Überführe sämtliche folgenden Datensätze in eine JSON-Liste aus Strings, wobei jede Zeile einen eigenen String bildet und Leerzeilen entfallen. Die Bilder sind in der Ausgabe wegzulassen.

________________

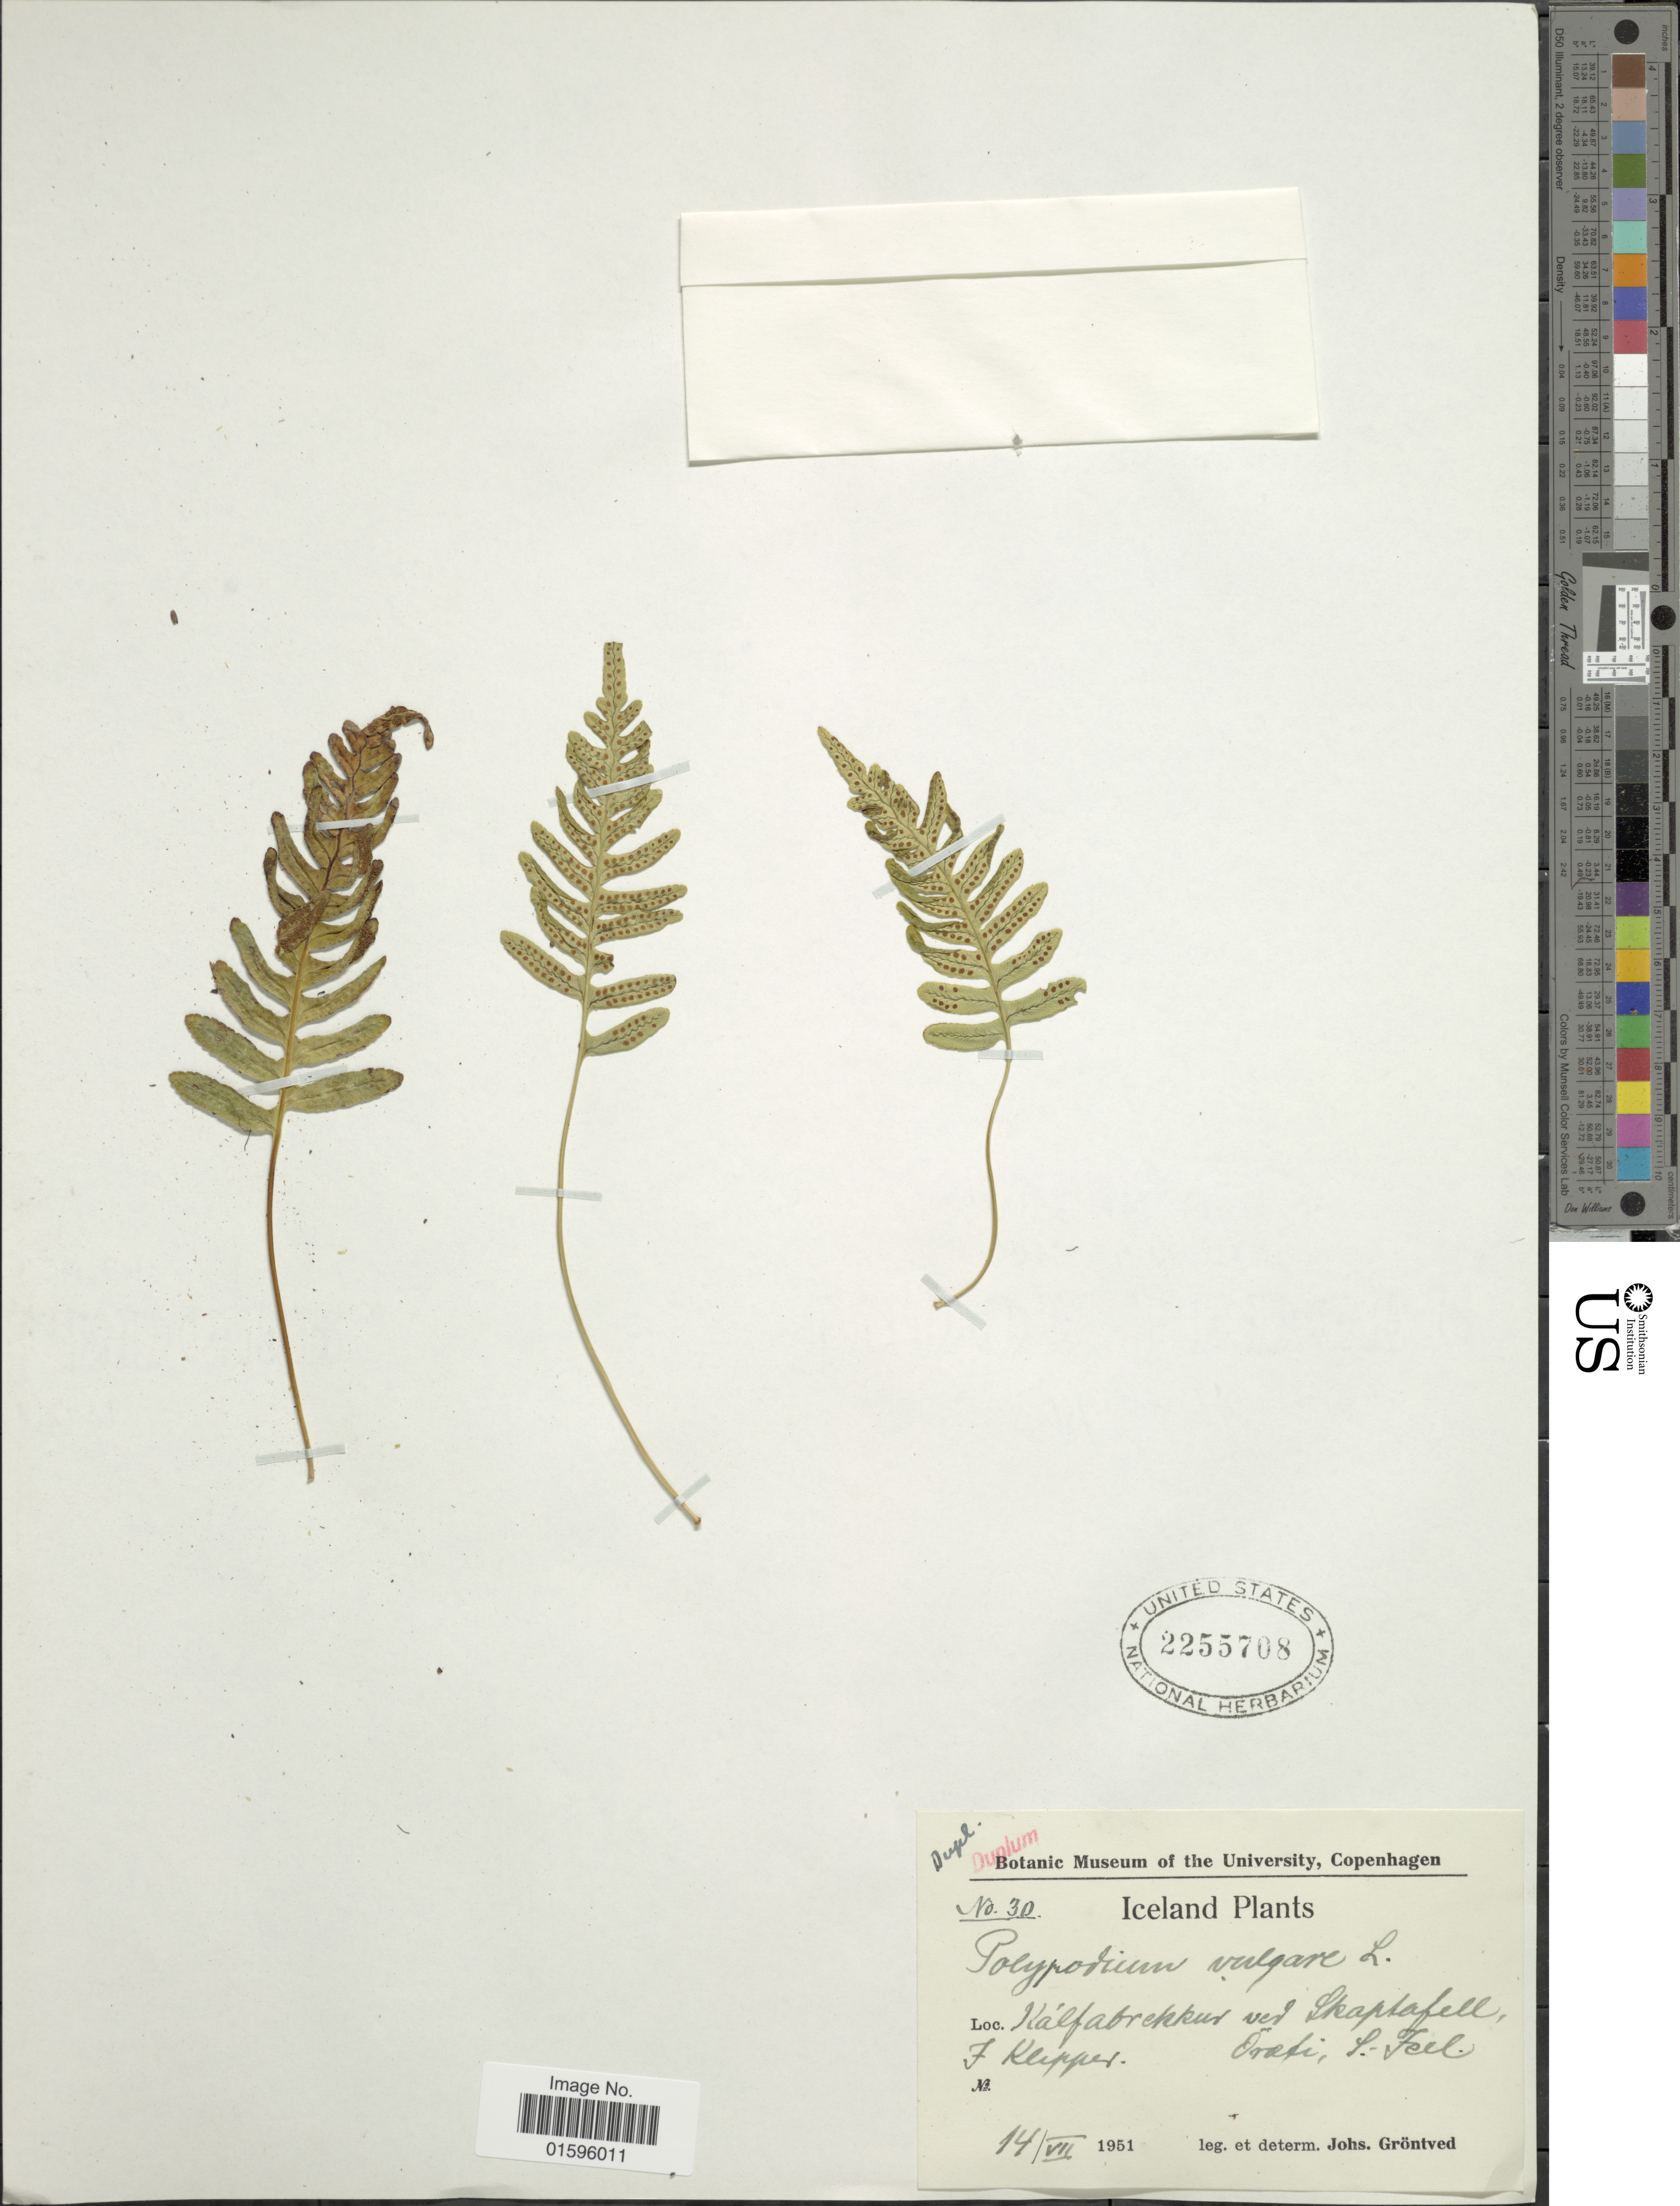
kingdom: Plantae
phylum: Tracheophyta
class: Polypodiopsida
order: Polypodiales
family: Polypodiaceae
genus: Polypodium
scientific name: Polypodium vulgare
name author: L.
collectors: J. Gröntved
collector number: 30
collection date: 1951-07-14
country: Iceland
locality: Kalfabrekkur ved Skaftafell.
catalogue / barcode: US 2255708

________________

- Lösung:
[
  "kingdom: Plantae",
  "phylum: Tracheophyta",
  "class: Polypodiopsida",
  "order: Polypodiales",
  "family: Polypodiaceae",
  "genus: Polypodium",
  "scientific name: Polypodium vulgare",
  "name author: L.",
  "collectors: J. Gröntved",
  "collector number: 30",
  "collection date: 1951-07-14",
  "country: Iceland",
  "locality: Kalfabrekkur ved Skaftafell.",
  "catalogue / barcode: US 2255708"
]